▸ **EXERCISE MATERIAL**
((
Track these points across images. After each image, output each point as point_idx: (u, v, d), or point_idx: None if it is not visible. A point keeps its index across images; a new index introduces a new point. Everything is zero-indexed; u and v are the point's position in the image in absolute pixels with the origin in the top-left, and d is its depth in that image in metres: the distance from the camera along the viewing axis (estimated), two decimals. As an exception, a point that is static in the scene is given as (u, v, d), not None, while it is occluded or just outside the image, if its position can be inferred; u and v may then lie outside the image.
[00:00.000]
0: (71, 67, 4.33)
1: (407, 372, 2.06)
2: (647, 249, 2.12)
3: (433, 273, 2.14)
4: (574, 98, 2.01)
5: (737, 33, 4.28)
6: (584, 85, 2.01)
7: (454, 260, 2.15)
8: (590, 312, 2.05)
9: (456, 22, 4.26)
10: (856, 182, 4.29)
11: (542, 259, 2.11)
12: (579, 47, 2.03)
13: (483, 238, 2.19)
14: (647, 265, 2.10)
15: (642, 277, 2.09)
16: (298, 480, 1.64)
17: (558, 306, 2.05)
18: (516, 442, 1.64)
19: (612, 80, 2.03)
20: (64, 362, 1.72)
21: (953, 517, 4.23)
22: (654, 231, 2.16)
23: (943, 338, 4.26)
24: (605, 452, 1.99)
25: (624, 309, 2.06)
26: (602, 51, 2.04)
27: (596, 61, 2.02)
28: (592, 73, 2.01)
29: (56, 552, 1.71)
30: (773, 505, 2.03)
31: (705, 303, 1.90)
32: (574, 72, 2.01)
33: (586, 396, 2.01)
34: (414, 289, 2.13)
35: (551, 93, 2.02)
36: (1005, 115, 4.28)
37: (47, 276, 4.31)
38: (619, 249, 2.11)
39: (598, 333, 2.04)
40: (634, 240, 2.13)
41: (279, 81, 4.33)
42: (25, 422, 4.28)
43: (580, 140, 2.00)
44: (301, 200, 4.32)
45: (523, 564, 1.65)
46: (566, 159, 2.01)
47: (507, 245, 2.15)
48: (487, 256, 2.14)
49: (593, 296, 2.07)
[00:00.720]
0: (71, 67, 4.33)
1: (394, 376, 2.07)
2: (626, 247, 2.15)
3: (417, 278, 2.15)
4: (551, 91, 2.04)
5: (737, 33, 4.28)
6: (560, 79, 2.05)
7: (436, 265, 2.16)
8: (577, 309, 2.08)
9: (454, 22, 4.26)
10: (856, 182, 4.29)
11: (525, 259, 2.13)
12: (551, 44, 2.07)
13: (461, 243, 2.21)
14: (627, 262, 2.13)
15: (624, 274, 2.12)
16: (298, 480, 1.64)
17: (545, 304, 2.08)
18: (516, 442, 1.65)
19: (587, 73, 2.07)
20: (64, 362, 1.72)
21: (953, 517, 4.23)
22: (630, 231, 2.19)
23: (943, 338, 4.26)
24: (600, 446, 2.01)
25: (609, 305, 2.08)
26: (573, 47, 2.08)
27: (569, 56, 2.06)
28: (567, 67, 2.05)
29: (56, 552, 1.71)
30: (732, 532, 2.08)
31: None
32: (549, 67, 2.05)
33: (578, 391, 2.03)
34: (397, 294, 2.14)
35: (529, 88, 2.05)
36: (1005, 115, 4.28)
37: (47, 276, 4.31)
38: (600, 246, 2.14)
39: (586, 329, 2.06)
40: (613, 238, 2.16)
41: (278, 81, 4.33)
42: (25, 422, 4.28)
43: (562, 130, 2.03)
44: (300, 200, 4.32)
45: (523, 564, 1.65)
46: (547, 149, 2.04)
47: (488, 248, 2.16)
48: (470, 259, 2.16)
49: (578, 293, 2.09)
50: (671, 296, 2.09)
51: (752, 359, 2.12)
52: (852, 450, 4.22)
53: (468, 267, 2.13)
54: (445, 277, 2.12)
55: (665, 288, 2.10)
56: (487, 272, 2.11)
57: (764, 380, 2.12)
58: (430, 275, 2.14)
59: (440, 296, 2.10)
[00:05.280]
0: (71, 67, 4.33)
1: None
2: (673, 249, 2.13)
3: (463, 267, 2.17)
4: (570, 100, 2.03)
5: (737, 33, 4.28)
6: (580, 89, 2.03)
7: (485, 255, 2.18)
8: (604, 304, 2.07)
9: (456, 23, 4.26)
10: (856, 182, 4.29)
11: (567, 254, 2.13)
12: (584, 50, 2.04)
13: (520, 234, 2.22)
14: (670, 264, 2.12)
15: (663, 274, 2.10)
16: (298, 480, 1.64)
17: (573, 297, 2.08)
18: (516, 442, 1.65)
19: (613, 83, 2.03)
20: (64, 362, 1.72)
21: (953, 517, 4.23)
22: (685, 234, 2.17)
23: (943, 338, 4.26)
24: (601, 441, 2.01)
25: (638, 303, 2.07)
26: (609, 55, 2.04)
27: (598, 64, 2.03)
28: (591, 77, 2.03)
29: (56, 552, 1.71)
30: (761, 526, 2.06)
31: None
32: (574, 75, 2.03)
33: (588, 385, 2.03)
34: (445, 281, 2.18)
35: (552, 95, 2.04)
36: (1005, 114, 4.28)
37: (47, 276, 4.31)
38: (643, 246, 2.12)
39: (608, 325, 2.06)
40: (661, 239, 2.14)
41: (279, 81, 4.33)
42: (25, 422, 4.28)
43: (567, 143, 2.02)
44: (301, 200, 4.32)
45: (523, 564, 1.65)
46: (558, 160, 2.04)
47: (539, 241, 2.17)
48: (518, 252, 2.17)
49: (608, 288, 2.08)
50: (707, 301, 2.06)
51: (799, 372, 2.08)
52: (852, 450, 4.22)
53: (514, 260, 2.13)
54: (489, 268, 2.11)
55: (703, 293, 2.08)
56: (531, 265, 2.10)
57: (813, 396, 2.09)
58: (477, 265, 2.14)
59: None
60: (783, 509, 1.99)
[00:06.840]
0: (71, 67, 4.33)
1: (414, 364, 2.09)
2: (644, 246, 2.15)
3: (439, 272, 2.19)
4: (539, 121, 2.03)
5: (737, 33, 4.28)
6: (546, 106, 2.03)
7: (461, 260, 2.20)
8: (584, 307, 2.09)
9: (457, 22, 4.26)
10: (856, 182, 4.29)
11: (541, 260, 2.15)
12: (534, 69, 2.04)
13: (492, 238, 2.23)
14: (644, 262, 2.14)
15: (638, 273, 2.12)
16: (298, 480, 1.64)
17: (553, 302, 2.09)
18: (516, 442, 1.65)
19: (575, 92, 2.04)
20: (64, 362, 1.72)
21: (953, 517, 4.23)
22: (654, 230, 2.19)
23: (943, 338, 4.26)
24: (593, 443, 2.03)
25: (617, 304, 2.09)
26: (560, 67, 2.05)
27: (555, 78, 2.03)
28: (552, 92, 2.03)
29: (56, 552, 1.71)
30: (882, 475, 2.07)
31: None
))
▸ **EXERCISE**
Write the records above out again, exactly as they are.

▸ **ANSWER SECTION**
Track these points across images. After each image, output each point as point_idx: (u, v, d), or point_idx: None if it is not visible. A point keeps its index across images; a new index introduces a new point. Everything is zero-indexed; u and v are the point's position in the image in absolute pixels with the origin in the top-left, and d is its depth in that image in metres: the distance from the camera along the viewing axis (estimated), two decimals. As an exception, a point that is static in the scene is given as (u, v, d), not None, while it is occluded or just outside the image, if its position can be inferred; u and v may then lie outside the image.
[00:00.000]
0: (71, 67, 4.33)
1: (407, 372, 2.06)
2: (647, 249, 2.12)
3: (433, 273, 2.14)
4: (574, 98, 2.01)
5: (737, 33, 4.28)
6: (584, 85, 2.01)
7: (454, 260, 2.15)
8: (590, 312, 2.05)
9: (456, 22, 4.26)
10: (856, 182, 4.29)
11: (542, 259, 2.11)
12: (579, 47, 2.03)
13: (483, 238, 2.19)
14: (647, 265, 2.10)
15: (642, 277, 2.09)
16: (298, 480, 1.64)
17: (558, 306, 2.05)
18: (516, 442, 1.64)
19: (612, 80, 2.03)
20: (64, 362, 1.72)
21: (953, 517, 4.23)
22: (654, 231, 2.16)
23: (943, 338, 4.26)
24: (605, 452, 1.99)
25: (624, 309, 2.06)
26: (602, 51, 2.04)
27: (596, 61, 2.02)
28: (592, 73, 2.01)
29: (56, 552, 1.71)
30: (773, 505, 2.03)
31: (705, 303, 1.90)
32: (574, 72, 2.01)
33: (586, 396, 2.01)
34: (414, 289, 2.13)
35: (551, 93, 2.02)
36: (1005, 115, 4.28)
37: (47, 276, 4.31)
38: (619, 249, 2.11)
39: (598, 333, 2.04)
40: (634, 240, 2.13)
41: (279, 81, 4.33)
42: (25, 422, 4.28)
43: (580, 140, 2.00)
44: (301, 200, 4.32)
45: (523, 564, 1.65)
46: (566, 159, 2.01)
47: (507, 245, 2.15)
48: (487, 256, 2.14)
49: (593, 296, 2.07)
[00:00.720]
0: (71, 67, 4.33)
1: (394, 376, 2.07)
2: (626, 247, 2.15)
3: (417, 278, 2.15)
4: (551, 91, 2.04)
5: (737, 33, 4.28)
6: (560, 79, 2.05)
7: (436, 265, 2.16)
8: (577, 309, 2.08)
9: (454, 22, 4.26)
10: (856, 182, 4.29)
11: (525, 259, 2.13)
12: (551, 44, 2.07)
13: (461, 243, 2.21)
14: (627, 262, 2.13)
15: (624, 274, 2.12)
16: (298, 480, 1.64)
17: (545, 304, 2.08)
18: (516, 442, 1.65)
19: (587, 73, 2.07)
20: (64, 362, 1.72)
21: (953, 517, 4.23)
22: (630, 231, 2.19)
23: (943, 338, 4.26)
24: (600, 446, 2.01)
25: (609, 305, 2.08)
26: (573, 47, 2.08)
27: (569, 56, 2.06)
28: (567, 67, 2.05)
29: (56, 552, 1.71)
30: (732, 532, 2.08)
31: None
32: (549, 67, 2.05)
33: (578, 391, 2.03)
34: (397, 294, 2.14)
35: (529, 88, 2.05)
36: (1005, 115, 4.28)
37: (47, 276, 4.31)
38: (600, 246, 2.14)
39: (586, 329, 2.06)
40: (613, 238, 2.16)
41: (278, 81, 4.33)
42: (25, 422, 4.28)
43: (562, 130, 2.03)
44: (300, 200, 4.32)
45: (523, 564, 1.65)
46: (547, 149, 2.04)
47: (488, 248, 2.16)
48: (470, 259, 2.16)
49: (578, 293, 2.09)
50: (671, 296, 2.09)
51: (752, 359, 2.12)
52: (852, 450, 4.22)
53: (468, 267, 2.13)
54: (445, 277, 2.12)
55: (665, 288, 2.10)
56: (487, 272, 2.11)
57: (764, 380, 2.12)
58: (430, 275, 2.14)
59: (440, 296, 2.10)
[00:05.280]
0: (71, 67, 4.33)
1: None
2: (673, 249, 2.13)
3: (463, 267, 2.17)
4: (570, 100, 2.03)
5: (737, 33, 4.28)
6: (580, 89, 2.03)
7: (485, 255, 2.18)
8: (604, 304, 2.07)
9: (456, 23, 4.26)
10: (856, 182, 4.29)
11: (567, 254, 2.13)
12: (584, 50, 2.04)
13: (520, 234, 2.22)
14: (670, 264, 2.12)
15: (663, 274, 2.10)
16: (298, 480, 1.64)
17: (573, 297, 2.08)
18: (516, 442, 1.65)
19: (613, 83, 2.03)
20: (64, 362, 1.72)
21: (953, 517, 4.23)
22: (685, 234, 2.17)
23: (943, 338, 4.26)
24: (601, 441, 2.01)
25: (638, 303, 2.07)
26: (609, 55, 2.04)
27: (598, 64, 2.03)
28: (591, 77, 2.03)
29: (56, 552, 1.71)
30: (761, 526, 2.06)
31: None
32: (574, 75, 2.03)
33: (588, 385, 2.03)
34: (445, 281, 2.18)
35: (552, 95, 2.04)
36: (1005, 114, 4.28)
37: (47, 276, 4.31)
38: (643, 246, 2.12)
39: (608, 325, 2.06)
40: (661, 239, 2.14)
41: (279, 81, 4.33)
42: (25, 422, 4.28)
43: (567, 143, 2.02)
44: (301, 200, 4.32)
45: (523, 564, 1.65)
46: (558, 160, 2.04)
47: (539, 241, 2.17)
48: (518, 252, 2.17)
49: (608, 288, 2.08)
50: (707, 301, 2.06)
51: (799, 372, 2.08)
52: (852, 450, 4.22)
53: (514, 260, 2.13)
54: (489, 268, 2.11)
55: (703, 293, 2.08)
56: (531, 265, 2.10)
57: (813, 396, 2.09)
58: (477, 265, 2.14)
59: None
60: (783, 509, 1.99)
[00:06.840]
0: (71, 67, 4.33)
1: (414, 364, 2.09)
2: (644, 246, 2.15)
3: (439, 272, 2.19)
4: (539, 121, 2.03)
5: (737, 33, 4.28)
6: (546, 106, 2.03)
7: (461, 260, 2.20)
8: (584, 307, 2.09)
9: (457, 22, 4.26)
10: (856, 182, 4.29)
11: (541, 260, 2.15)
12: (534, 69, 2.04)
13: (492, 238, 2.23)
14: (644, 262, 2.14)
15: (638, 273, 2.12)
16: (298, 480, 1.64)
17: (553, 302, 2.09)
18: (516, 442, 1.65)
19: (575, 92, 2.04)
20: (64, 362, 1.72)
21: (953, 517, 4.23)
22: (654, 230, 2.19)
23: (943, 338, 4.26)
24: (593, 443, 2.03)
25: (617, 304, 2.09)
26: (560, 67, 2.05)
27: (555, 78, 2.03)
28: (552, 92, 2.03)
29: (56, 552, 1.71)
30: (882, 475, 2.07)
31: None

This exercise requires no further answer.